The point is to defang patents before they get into the hands of patent trolls.

A coalition of technology companies large and small has created a sort of arms-control treaty to prevent future abuses of their intellectual property.

Among Google, Canon, SAP, Newegg, Dropbox and Asana, there are nearly 300,000 patent assets on the line. But the companies aren’t licensing all of each others’ patents today. Instead, by agreeing to join the License on Transfer network, they promise to grant licenses to one another whenever one of those patents is sold.

The point is to defang patents before they get into the hands of patent trolls, who use intellectual property to extort money from other companies rather than make products.

LOT is the followup to a call by Google last year for companies to join together to fight trolls. It’s open to additional membership.

Google legal director Eric Schulman, who led the initiative, said it is particularly aimed at the fact that while troll suits are at an all-time high — more than 60 percent of patent litigation in 2012 was started by trolls, up from 20 percent in 2006 — at the same time, more than 70 percent of the patents used by trolls were generated by companies that are still operating, according to RPX Research.

That is to say, patent trolls aren’t just gathering up patents abandoned by failed companies and independent inventors. The defendants in these cases are often the very companies that pay for the research and development that gets patented in the first place.

While patent reform is going nowhere in the U.S. government, this is one of a few efforts to change the system by companies that feel they have to patent their employees’ work in order to play defense against intellectual property aggressors. For instance, Twitter has committed to giving its inventors more control over how their patents are used.

And while companies have somewhat altruistically banded together on patents before — for instance, around the Linux operating system — LOT is different because it is portfolio-wide and it only applies to patents that are transferred, so participating companies could still use their patents against each other while they own them.

The appeal of LOT, said Dropbox IP counsel Brett Alten, is that “it’s an inclusive model that doesn’t strongly favor large or small companies. Large companies are most likely to sell or transfer assets out of the network. Small companies will be basically inoculated from that kind of threat. And large companies benefit because when small companies fail they often sell patents to trolls.”

The small starter group includes the productivity startup Asana, which only has three accepted patents and has never faced a patent troll threat. Co-founder Dustin Moskovitz described the move as an assurance that the company’s defensive patent strategy wouldn’t change. “It was really important to our employees that we did something that was more than good intentions,” he said.

WRITTEN TASK A:
According to the patent article, what share of patent litigation in 2012 was started by trolls?
The patent article and the records are separate, unrelated material.

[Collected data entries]
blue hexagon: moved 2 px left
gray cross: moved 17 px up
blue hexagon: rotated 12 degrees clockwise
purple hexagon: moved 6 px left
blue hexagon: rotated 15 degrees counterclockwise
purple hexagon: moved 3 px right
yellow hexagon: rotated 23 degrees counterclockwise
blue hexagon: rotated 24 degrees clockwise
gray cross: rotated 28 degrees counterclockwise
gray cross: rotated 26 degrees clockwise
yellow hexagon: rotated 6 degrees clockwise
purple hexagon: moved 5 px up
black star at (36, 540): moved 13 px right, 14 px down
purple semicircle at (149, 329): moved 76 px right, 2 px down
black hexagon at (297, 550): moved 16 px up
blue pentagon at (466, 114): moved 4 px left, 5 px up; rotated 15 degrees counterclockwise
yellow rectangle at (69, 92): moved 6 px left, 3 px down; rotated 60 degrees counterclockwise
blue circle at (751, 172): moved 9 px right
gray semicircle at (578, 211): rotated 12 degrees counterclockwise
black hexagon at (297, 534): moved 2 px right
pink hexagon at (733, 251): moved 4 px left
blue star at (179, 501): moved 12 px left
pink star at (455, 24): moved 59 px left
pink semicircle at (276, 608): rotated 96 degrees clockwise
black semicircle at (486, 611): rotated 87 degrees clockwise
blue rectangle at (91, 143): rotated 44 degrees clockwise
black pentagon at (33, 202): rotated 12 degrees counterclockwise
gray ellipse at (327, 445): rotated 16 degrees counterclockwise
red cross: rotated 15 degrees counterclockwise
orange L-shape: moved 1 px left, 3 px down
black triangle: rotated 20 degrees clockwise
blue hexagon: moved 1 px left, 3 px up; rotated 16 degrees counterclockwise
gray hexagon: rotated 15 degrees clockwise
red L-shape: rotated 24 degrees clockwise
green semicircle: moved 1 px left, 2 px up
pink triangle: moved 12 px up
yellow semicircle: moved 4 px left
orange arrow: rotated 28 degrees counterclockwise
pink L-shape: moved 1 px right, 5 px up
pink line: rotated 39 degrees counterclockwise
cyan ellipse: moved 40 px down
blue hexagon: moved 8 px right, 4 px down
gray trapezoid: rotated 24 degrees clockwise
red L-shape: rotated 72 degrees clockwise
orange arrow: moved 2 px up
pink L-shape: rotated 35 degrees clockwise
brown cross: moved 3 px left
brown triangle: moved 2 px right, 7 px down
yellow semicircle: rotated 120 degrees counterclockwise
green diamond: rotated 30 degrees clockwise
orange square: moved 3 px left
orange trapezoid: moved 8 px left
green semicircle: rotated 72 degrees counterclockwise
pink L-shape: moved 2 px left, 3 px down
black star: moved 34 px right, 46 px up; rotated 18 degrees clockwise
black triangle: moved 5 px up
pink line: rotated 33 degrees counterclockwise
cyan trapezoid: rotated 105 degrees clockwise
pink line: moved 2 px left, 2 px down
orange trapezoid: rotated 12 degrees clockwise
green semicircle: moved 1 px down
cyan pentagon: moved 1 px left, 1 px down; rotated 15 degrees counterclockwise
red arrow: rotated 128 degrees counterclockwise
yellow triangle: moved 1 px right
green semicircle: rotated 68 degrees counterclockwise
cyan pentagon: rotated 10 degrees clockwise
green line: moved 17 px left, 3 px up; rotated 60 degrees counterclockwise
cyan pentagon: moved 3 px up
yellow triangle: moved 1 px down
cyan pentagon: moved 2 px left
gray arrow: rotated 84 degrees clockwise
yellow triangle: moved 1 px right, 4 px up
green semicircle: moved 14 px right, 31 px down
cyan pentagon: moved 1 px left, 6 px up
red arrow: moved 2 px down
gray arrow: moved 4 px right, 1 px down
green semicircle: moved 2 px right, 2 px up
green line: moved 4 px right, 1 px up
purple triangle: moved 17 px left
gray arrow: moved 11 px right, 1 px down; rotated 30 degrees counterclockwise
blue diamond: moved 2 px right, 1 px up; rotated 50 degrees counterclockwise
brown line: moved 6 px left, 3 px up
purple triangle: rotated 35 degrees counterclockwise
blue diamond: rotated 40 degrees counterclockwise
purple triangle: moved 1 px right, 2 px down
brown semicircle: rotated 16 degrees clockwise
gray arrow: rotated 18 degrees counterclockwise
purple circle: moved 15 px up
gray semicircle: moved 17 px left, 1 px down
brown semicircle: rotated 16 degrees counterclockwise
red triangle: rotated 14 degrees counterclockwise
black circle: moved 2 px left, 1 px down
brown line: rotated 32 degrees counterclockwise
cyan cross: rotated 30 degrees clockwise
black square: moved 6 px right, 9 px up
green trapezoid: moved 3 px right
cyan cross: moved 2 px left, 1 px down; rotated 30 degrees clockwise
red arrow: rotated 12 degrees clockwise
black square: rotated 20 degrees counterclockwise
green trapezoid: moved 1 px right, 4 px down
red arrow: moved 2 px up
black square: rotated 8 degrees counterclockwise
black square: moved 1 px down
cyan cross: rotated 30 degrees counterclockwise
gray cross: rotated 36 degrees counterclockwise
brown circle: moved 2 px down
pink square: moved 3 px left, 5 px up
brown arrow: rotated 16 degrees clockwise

WRITTEN TASK B:
Please lay out the records, from their first line to the line with "black pentagon at", both included, as a Markdown table with columns Row (a row number) and Line, leaving out blank lines.

EXERCISE RESPONSE A:
More than 60 percent.

EXERCISE RESPONSE B:
| Row | Line |
|---|---|
| 1 | blue hexagon: moved 2 px left |
| 2 | gray cross: moved 17 px up |
| 3 | blue hexagon: rotated 12 degrees clockwise |
| 4 | purple hexagon: moved 6 px left |
| 5 | blue hexagon: rotated 15 degrees counterclockwise |
| 6 | purple hexagon: moved 3 px right |
| 7 | yellow hexagon: rotated 23 degrees counterclockwise |
| 8 | blue hexagon: rotated 24 degrees clockwise |
| 9 | gray cross: rotated 28 degrees counterclockwise |
| 10 | gray cross: rotated 26 degrees clockwise |
| 11 | yellow hexagon: rotated 6 degrees clockwise |
| 12 | purple hexagon: moved 5 px up |
| 13 | black star at (36, 540): moved 13 px right, 14 px down |
| 14 | purple semicircle at (149, 329): moved 76 px right, 2 px down |
| 15 | black hexagon at (297, 550): moved 16 px up |
| 16 | blue pentagon at (466, 114): moved 4 px left, 5 px up; rotated 15 degrees counterclockwise |
| 17 | yellow rectangle at (69, 92): moved 6 px left, 3 px down; rotated 60 degrees counterclockwise |
| 18 | blue circle at (751, 172): moved 9 px right |
| 19 | gray semicircle at (578, 211): rotated 12 degrees counterclockwise |
| 20 | black hexagon at (297, 534): moved 2 px right |
| 21 | pink hexagon at (733, 251): moved 4 px left |
| 22 | blue star at (179, 501): moved 12 px left |
| 23 | pink star at (455, 24): moved 59 px left |
| 24 | pink semicircle at (276, 608): rotated 96 degrees clockwise |
| 25 | black semicircle at (486, 611): rotated 87 degrees clockwise |
| 26 | blue rectangle at (91, 143): rotated 44 degrees clockwise |
| 27 | black pentagon at (33, 202): rotated 12 degrees counterclockwise |